Apartment Poetry Quarterly

2A              2B              2C              2D              2E              2F

 

 

THE ANXIETY OF RESPONSIBLE MEN

a poem for, but not about, Herman Cain and Joe Paterno

9.           Before any of this came out, we took truth very seriously. Now we ask: can we still take truth seriously? We don’t think so, but it’s what we want. We wander around villages aflame, we are naked and the heat gets to us: yes, the village is on fire and we are charred. Uh oh, you say to me, I’m afraid I might be lying again.

9.           Sitting cross-legged on the bottom of a well, not calling out for help. I mean, you can’t keep calling out for help all day, there are certain hours, hours at a time, in which you are sure there is no one nearby, there is no one up there, so you do not call. This moment we’re in was preceded by exactly one hour of not calling out. In the next hour, a squirrel will fall in and join you.

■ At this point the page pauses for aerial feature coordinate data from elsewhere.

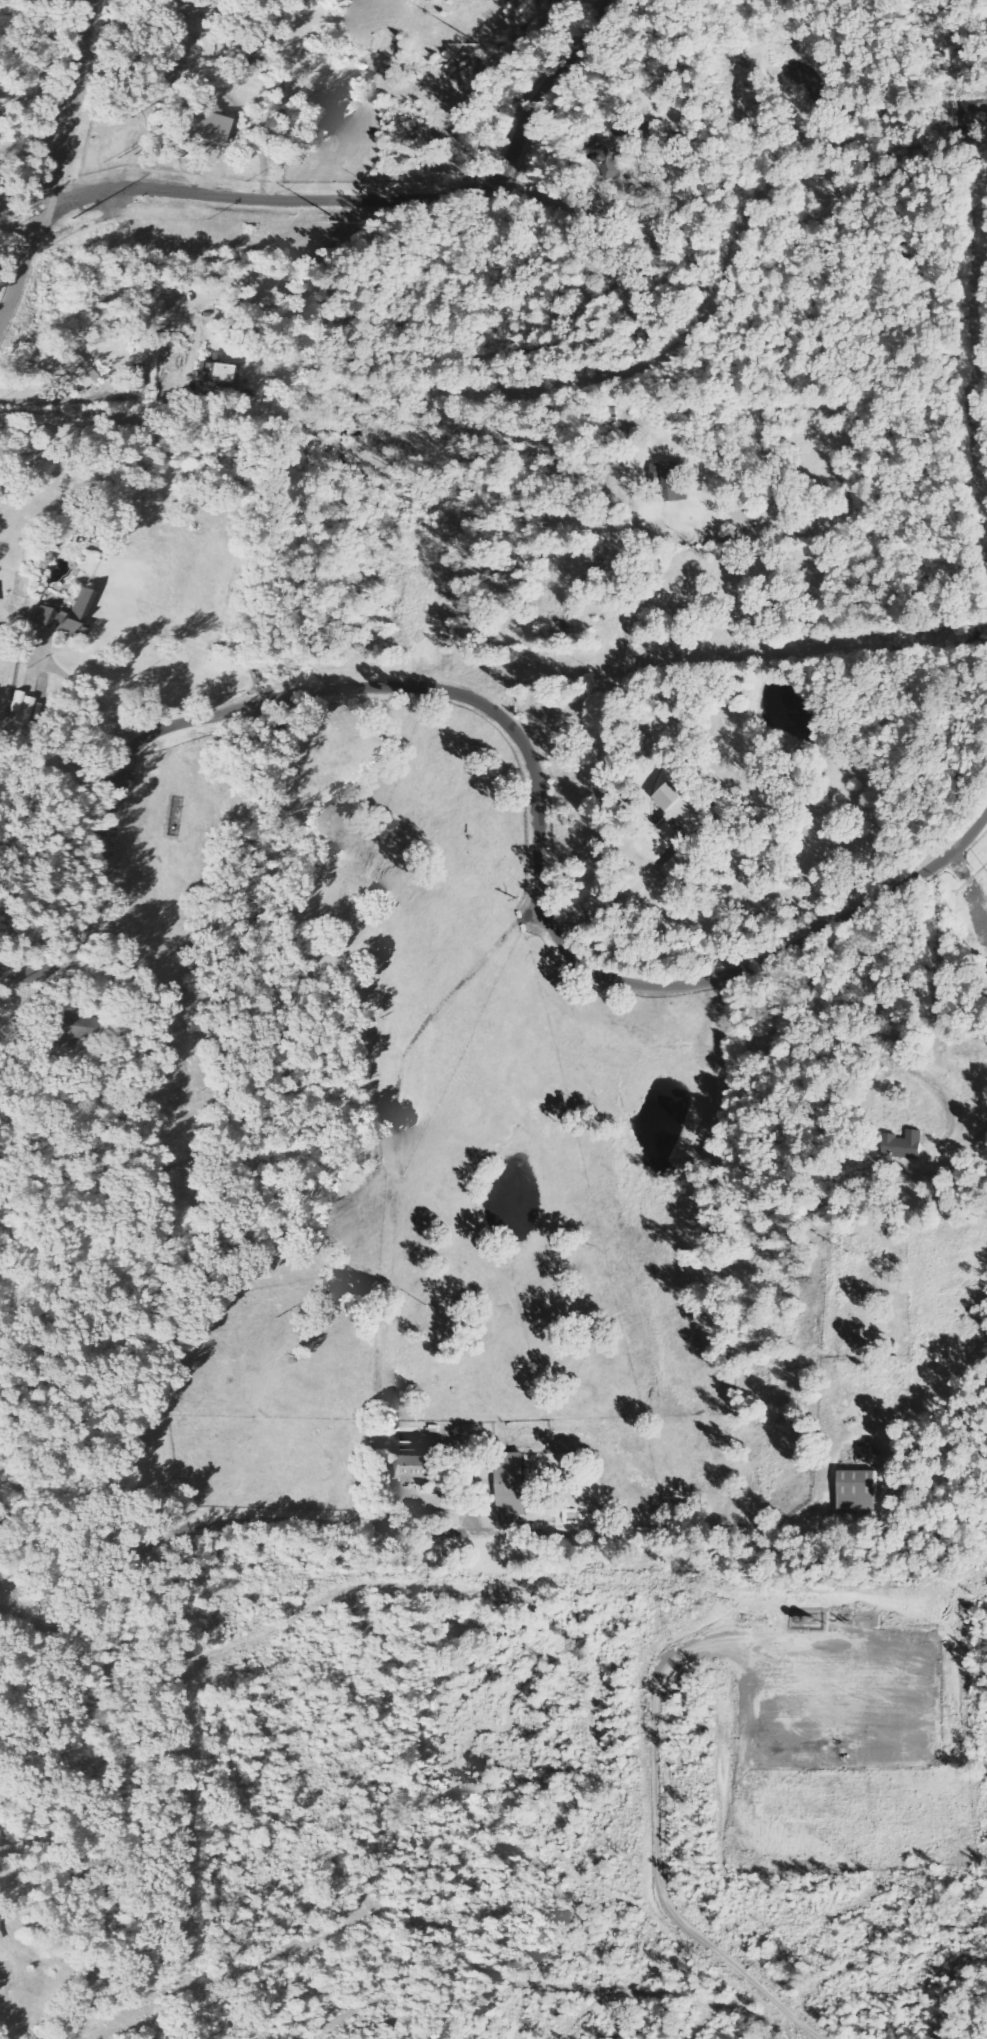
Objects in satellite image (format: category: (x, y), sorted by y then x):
power tower: (479, 43)
building: (205, 128)
building: (613, 160)
road: (54, 163)
road: (369, 199)
power tower: (70, 221)
power tower: (341, 223)
road: (13, 252)
building: (82, 371)
building: (219, 382)
road: (527, 389)
building: (676, 479)
building: (66, 615)
building: (0, 632)
road: (92, 697)
building: (23, 708)
road: (518, 733)
building: (689, 807)
building: (683, 865)
building: (69, 1025)
building: (985, 1143)
building: (905, 1146)
building: (417, 1469)
building: (515, 1484)
building: (861, 1493)
road: (276, 1524)
road: (394, 1908)
building: (0, 1938)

9.           How is a person supposed to make a plan? To do anything at all, I mean. There is no positive reinforcement for planning, only the anxiety of responsible men. I am not a responsible man. I plan to stay here for 84, 403, 9, 10, 10, 10, 10, 10, 10, 10, 10, it doesn’t even matter. There will come a day when I am scolded for my failures, asked impolitely (and I will have earned it) to leave.






POETRY: FIVE PRECEPTS

One it contains a thing

Two it confuses a thing

Three it continues relentlessly

I knew I could keep going because I didn’t need to stop immediately

Here was a man I met in the forest
a phallus where the mouth would be

This is the main way in which he differed from other people

He was the occasion to be in the place

He continued me

Four I continued relentlessly

He is a joke someone told

I would like to make something of it I would like
to say for instance HOW I LIKE A QUIET FOREST

Five an end is not the same as a punch line: we all die

Though I didn’t mean to bring that old thing into this






TWO POEMS THAT WERE ONCE IN CHINESE

1. Deer Enclosure

after Wang Wei

Big waiting mountain. I don’t see you
but I hear your talk sounds. The dark is back,
here with me & deer & trees, back again
buffing the moss until it shines.

 

2. Climbing Hooded-Crane Tower

after Wang Zhihuan

The sun puts all its white onto the mountain
and then it has nothing left.

The river goes east and east some more.

Do you want a thousand miles in your eyes
at once? Is what you want exhaustion?

Then go on, keep climbing: one step and again one more.